Ciertamente nos encontramos en un contexto donde hemos pasado del “saber” al “adoctrinamiento”, quebrando el fin principal de la educación que no es otro que transmitir conocimientos, quedado de esta forma atrapada en una trampa pedagógica devastadora. El progresismo ladina y dolosamente ha traído como causa una enseñanza huérfana de esfuerzo, una cultura sin contenidos, un igualitarismo rancio, así como la aniquilación del logro de la excelencia.
El ámbito educativo está estancado, a decir verdad, ha sufrido una regresión asociada a graves consecuencias. Se pondera que la educación es el quicio del progreso, no obstante, la realidad acontece que la enseñanza ha perdido interés por el saber, se aprueba las asignaturas sin estudiar, se aprende a no tener pautas de conducta, ni hábitos ni normas que coadyuvan a adquirir un comportamiento responsable. La autoridad del profesorado ha sido usurpada por una sobreprotección legal del alumnado en donde, incluso, es aplaudida y secundada en el seno familiar.

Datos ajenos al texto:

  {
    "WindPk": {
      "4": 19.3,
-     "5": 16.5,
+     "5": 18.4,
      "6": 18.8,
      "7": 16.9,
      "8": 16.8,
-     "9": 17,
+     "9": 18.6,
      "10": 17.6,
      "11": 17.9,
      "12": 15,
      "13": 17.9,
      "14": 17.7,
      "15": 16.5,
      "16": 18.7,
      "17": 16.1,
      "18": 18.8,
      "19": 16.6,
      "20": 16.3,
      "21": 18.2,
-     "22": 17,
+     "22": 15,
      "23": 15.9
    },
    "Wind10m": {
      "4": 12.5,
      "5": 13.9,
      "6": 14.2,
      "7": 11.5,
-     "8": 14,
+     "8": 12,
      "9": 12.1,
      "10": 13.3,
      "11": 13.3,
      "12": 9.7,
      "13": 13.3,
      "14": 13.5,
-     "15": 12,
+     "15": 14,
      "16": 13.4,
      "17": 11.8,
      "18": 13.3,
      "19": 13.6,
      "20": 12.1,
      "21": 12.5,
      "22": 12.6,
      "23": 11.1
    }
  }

La educación se ha convertido en un instrumento avieso de manipulación, acompasado por un cúmulo de consignas que invitan a anestesiar el pensamiento, pero sí a obedecer ciegamente. La crisis educativa va adquiriendo, cada vez más, un peligroso volumen que, de no poner remedio, su retorno a lo que genuinamente debiera ser, no será fácil. En los centros educativos ya no se enseña con rigor a desentrañar el porqué de las cosas, a tener una actitud crítica de los acontecimientos, y es por ello que la ingeniería ideológica prefiera a seres autómatas que a individuos con criterio propio fruto de un análisis metódico y detallado.

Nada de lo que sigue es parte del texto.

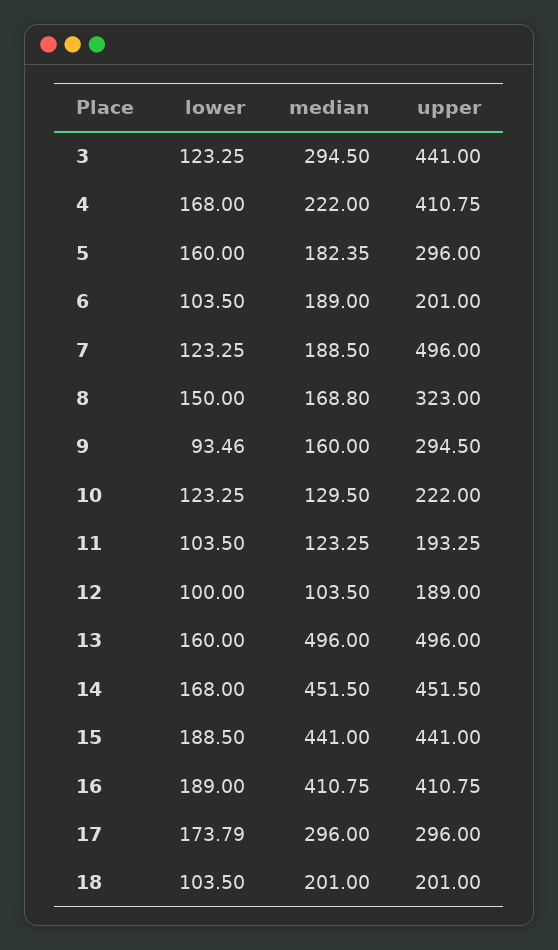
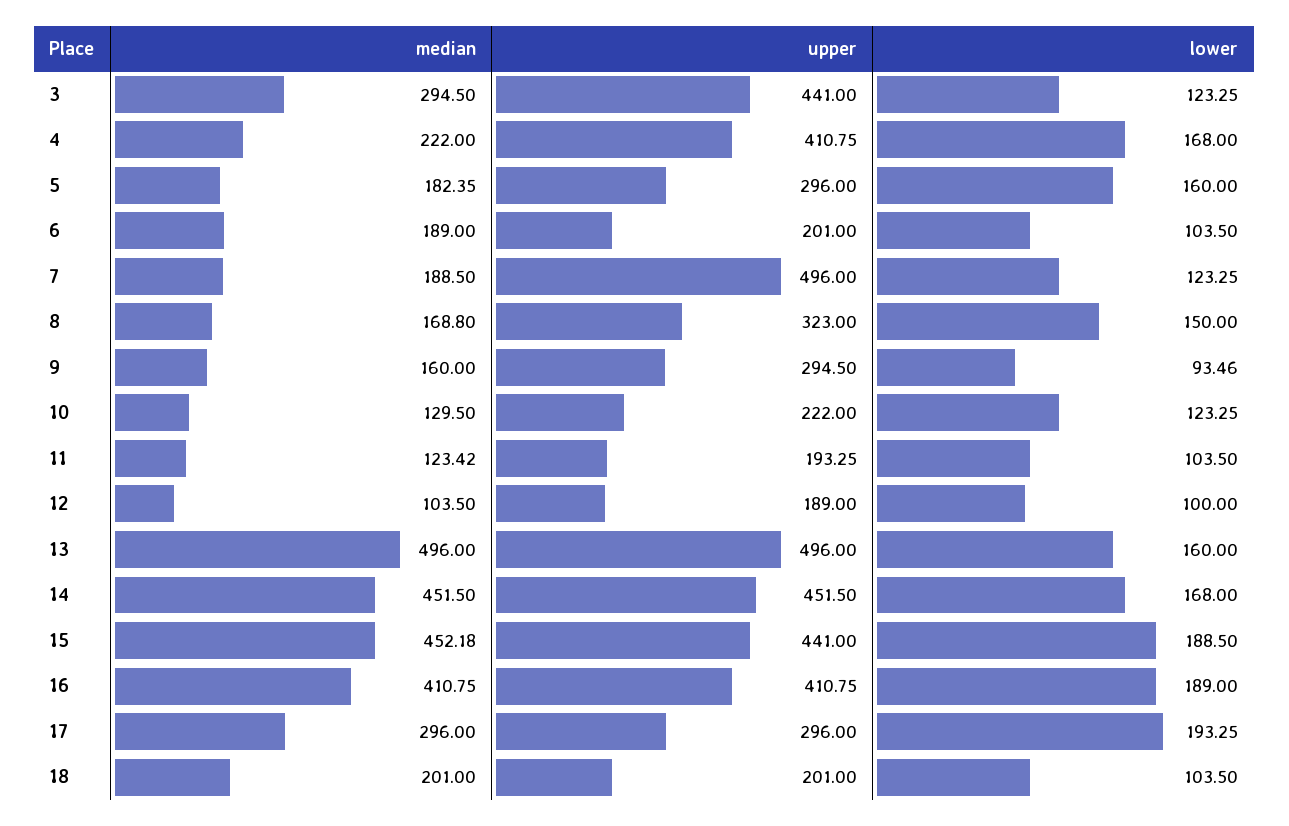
  {
    "lower": {
      "3": 123.25,
      "4": 168,
      "5": 160,
      "6": 103.5,
      "7": 123.25,
      "8": 150,
      "9": 93.46,
      "10": 123.25,
      "11": 103.5,
      "12": 100,
      "13": 160,
      "14": 168,
      "15": 188.5,
      "16": 189,
-     "17": 173.79,
+     "17": 193.25,
      "18": 103.5
    },
    "median": {
      "3": 294.5,
      "4": 222,
      "5": 182.35,
      "6": 189,
      "7": 188.5,
      "8": 168.8,
      "9": 160,
      "10": 129.5,
-     "11": 123.25,
+     "11": 123.42,
      "12": 103.5,
      "13": 496,
      "14": 451.5,
-     "15": 441,
+     "15": 452.18,
      "16": 410.75,
      "17": 296,
      "18": 201
    },
    "upper": {
      "3": 441,
      "4": 410.75,
      "5": 296,
      "6": 201,
      "7": 496,
      "8": 323,
      "9": 294.5,
      "10": 222,
      "11": 193.25,
      "12": 189,
      "13": 496,
      "14": 451.5,
      "15": 441,
      "16": 410.75,
      "17": 296,
      "18": 201
    }
  }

Con todo, ha surgido un fenómeno que instrumentaliza la enseñanza: el conocimiento ha sido sustituido por la ideología. Hasta el propio lenguaje en las aulas ha cambiado, donde la búsqueda de la verdad ya no encuentra su espacio, convirtiendo a la educación en un arma política que va a la caza de mentes dóciles y amansadas. La nueva pedagogía progresista vierte un léxico hacia el alumnado que oculta términos como orden, rigor o compromiso, encubriendo con ello la mediocridad reinante.
Por tanto, la maniobra de distorsión y distracción lingüística no es baladí. Su objetivo principal va encaminado a impedir que, tanto las familias como el elenco educativo, tomen conciencia de la destrucción formativa vigente. Así las cosas, los alumnos ahora son sujetos de su propio aprendizaje; los fallos son formas opcionales de respuesta; y el esfuerzo ha mutado en un recorrido personalizado.
Nos encontramos en un momento en el que la intervención del raciocinio es más necesaria que nunca. Para restablecer el deterioro educativo al que nos enfrentamos, se debería tener en cuenta unas cuestiones concretas. El profesor debe ostentar la autoridad en el aula, ser respetado y ser el eje central de la educación. La enseñanza debe dotar al alumnado de instrumentos de defensa frente a la vida, no solo conocimientos, sino también habilidades y elementos de argumentación sólidos. Observar la libertad educativa que prescribe nuestra Constitución, donde las amenazas referidas a las subvenciones y convenios de colaboración no tienen cabida.
En fin, en nuestras manos está la solución de seguir con una educación vacía, manipuladora, emotiva y regresiva, o, por el contrario, conseguir que la razón y el pensamiento crítico sean vehículos de aprendizaje donde las personas no sean amputadas intelectualmente y sepan administrar su propia historia en la vida. El universo académico nunca debiera sucumbir a las sutilizas del pedagogismo vanguardista, dado que la integridad del desarrollo personal está en juego, y el rumbo cultural de nuestra civilización depende, en gran medida, del itinerario educativo de sus ciudadanos.